The partnership established the Novartis-MIT Center for Continuous Manufacturing (CCM). The goal of this ongoing collaboration is to research and develop novel pharmaceutical production techniques. In pioneering this field, we challenged ourselves to be creative and move beyond the traditional ways of manufacturing drugs, and we knew we needed a partner that embodied that outside-the-box style of thinking. That is exactly why we chose to work with MIT to concept this process for the pharmaceutical development sector. We then implemented their learnings, creating our cGMP-compliant pilot facility to produce and supply clinical-trial materials, which includes approximately 3,200 square feet of cGMP space and all newly designed equipment.

You now have a continuous manufacturing facility in Basel – what have you learnt from getting the facility up and running?

The learnings from operationalising this system are vast. For example, every piece of equipment in our facility required varying levels of modification to meet the unique needs of continuous vs batch methodology. However, perhaps the greatest wisdom gained from this process has been the true value of partnership and collaboration across our industry and outside of it. We spearheaded new ways of thinking by partnering with and learning from MIT; we continued to succeed in progressing this approach because we worked with regulators at every step of the way; and we’ve kept our approach open to anyone interested in learning from or using it, so that everyone in our industry can benefit from it, to the ultimate benefit of patients. Open-mindedness in the face of disruption is absolutely critical to succeed when you’re taking on a project of this calibre and with this scale of potential change to the ecosystem.

Being at the forefront of new types of production will always mean that you will encounter difficulties – what has been the most challenging aspect of getting the facility functional?
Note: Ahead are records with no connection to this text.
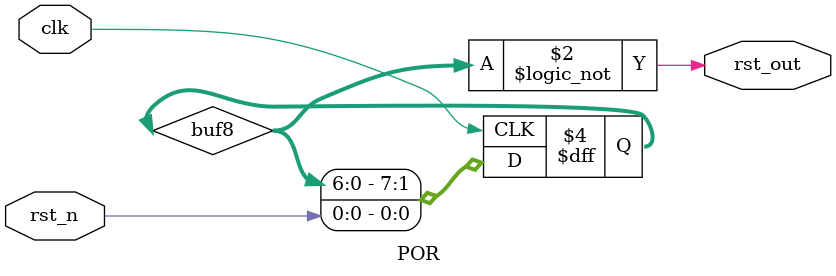
<source format=sv>

module POR(
  input  logic clk, rst_n,
  output logic rst_out
  );
  
  logic [7:0] buf8 = '1;
  always_ff @( posedge clk ) buf8 <= {buf8[6:0], rst_n};
  assign rst_out = (buf8 == 8'b0);

endmodule
</source>
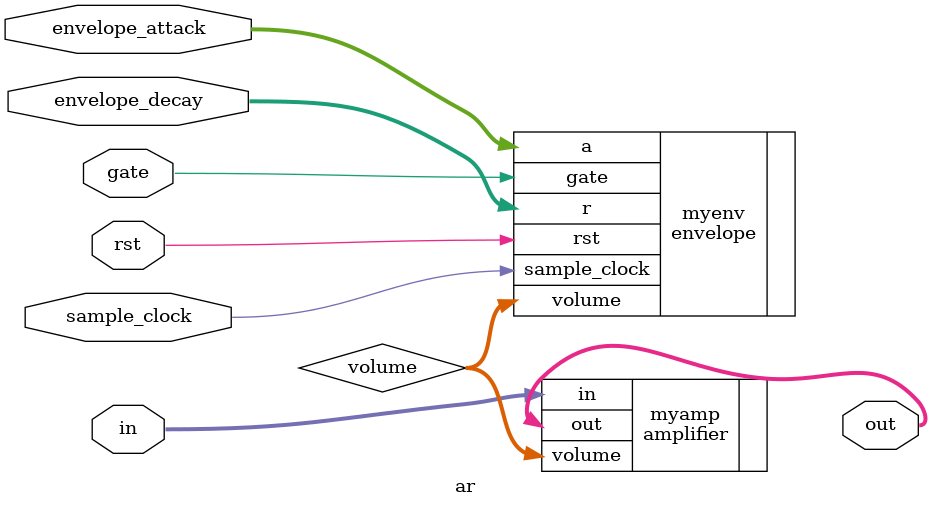
<source format=v>
/* `include "amplifier.v" */
/* `include "envelope.v" */

module ar #(
	parameter BITDEPTH = 14
)(
	input sample_clock,
	input rst,
	input [BITDEPTH-1:0] in,
	input [7:0] envelope_attack,
	input [7:0] envelope_decay,
	input gate,
	output [BITDEPTH-1:0] out
);

wire [7:0] volume;
envelope myenv (
	.sample_clock(sample_clock),
	.rst(rst),
	.gate(gate),
	.a(envelope_attack),
	.r(envelope_decay),
	.volume(volume) // returns
);

amplifier myamp (
	.in(in),
	.volume(volume),
	.out(out)
);

endmodule

</source>
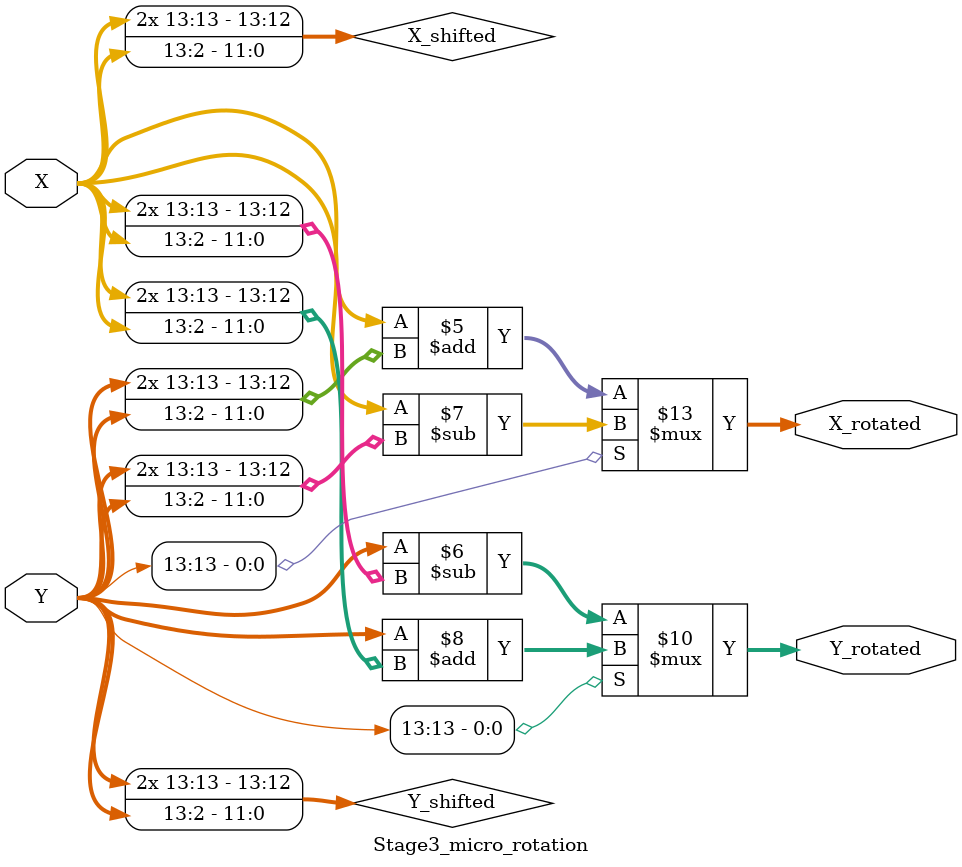
<source format=v>
`timescale 1ns / 1ps

module Stage3_micro_rotation(X, Y, X_rotated, Y_rotated);     
input [13:0] X, Y;
//input Y_signed;
output [13:0] X_rotated, Y_rotated;

// input
wire signed [13:0] X, Y;        // S1.12  (14bits)
//wire signed Y_signed;           // Y[13] = ¦P¤@­Ó stage Y ªº signed bit¡A¨M©w X¡BY ­n¥[©Î´î

// output
reg signed [13:0] X_rotated, Y_rotated;       // S1.12  (14bits)

reg signed [13:0] X_shifted, Y_shifted;

always@ (X or Y)
begin
    X_shifted = X >>> 2;          // ²Ä 3 ­Ó stage ¦V¥k¦ì²¾ 2 bits
    Y_shifted = Y >>> 2;
    
    if(Y[13] == 1'b0)
    begin
        X_rotated = X + Y_shifted;
        Y_rotated = Y - X_shifted;
    end
    
    else
    begin
        X_rotated = X - Y_shifted;
        Y_rotated = Y + X_shifted;
    end
end

endmodule

</source>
Disruption of any kind requires open-mindedness, and the ability to be bold and take risks while understanding that you will need to learn and adapt constantly. The healthcare industry is one of the most highly regulated in the world, and we have a tried and true way of producing drugs, which makes some people uncomfortable with changing our operational structures and norms. At Novartis, we are constantly challenging ourselves to ask those tough questions, always with the goal of driving better outcomes for our patients by delivering innovation as effectively and efficiently as possible. While change of this scale can be a challenge to overcome, the response from all parts of the healthcare ecosystem has been positive and accepting when it comes to adopting continuous manufacturing approaches. The ongoing challenge and opportunity comes from continuing to expand the network of people and companies joining us on this journey in order to disrupt not just a handful of companies, but the whole ecosystem.

It has been mentioned that the facility was being out-licensed, meaning that others could learn from what Novartis had developed. This could be viewed as unusual in an industry that is usually highly secretive about its innovations – what was the reasoning behind this?

From the inception of our programme, it was understood that a core function of our strategy would be to build first-class capabilities in an open manner, to the benefit of our entire industry. While we retain rights to the technology, we not only enable, but encourage others to enter this arena with us so that we as an industry can make this important step towards more efficient and effective processes. At Novartis, we felt that this was a critical step to ensure this approach is successful. We need to be coordinated with many others from our industry to make headway, as we cannot do it alone. We are and intend to remain a leader and catalyst for progress in this space, but want to work in collaboration with the rest of the healthcare industry to ensure that what we do ultimately delivers benefit to as many patients as possible around the world.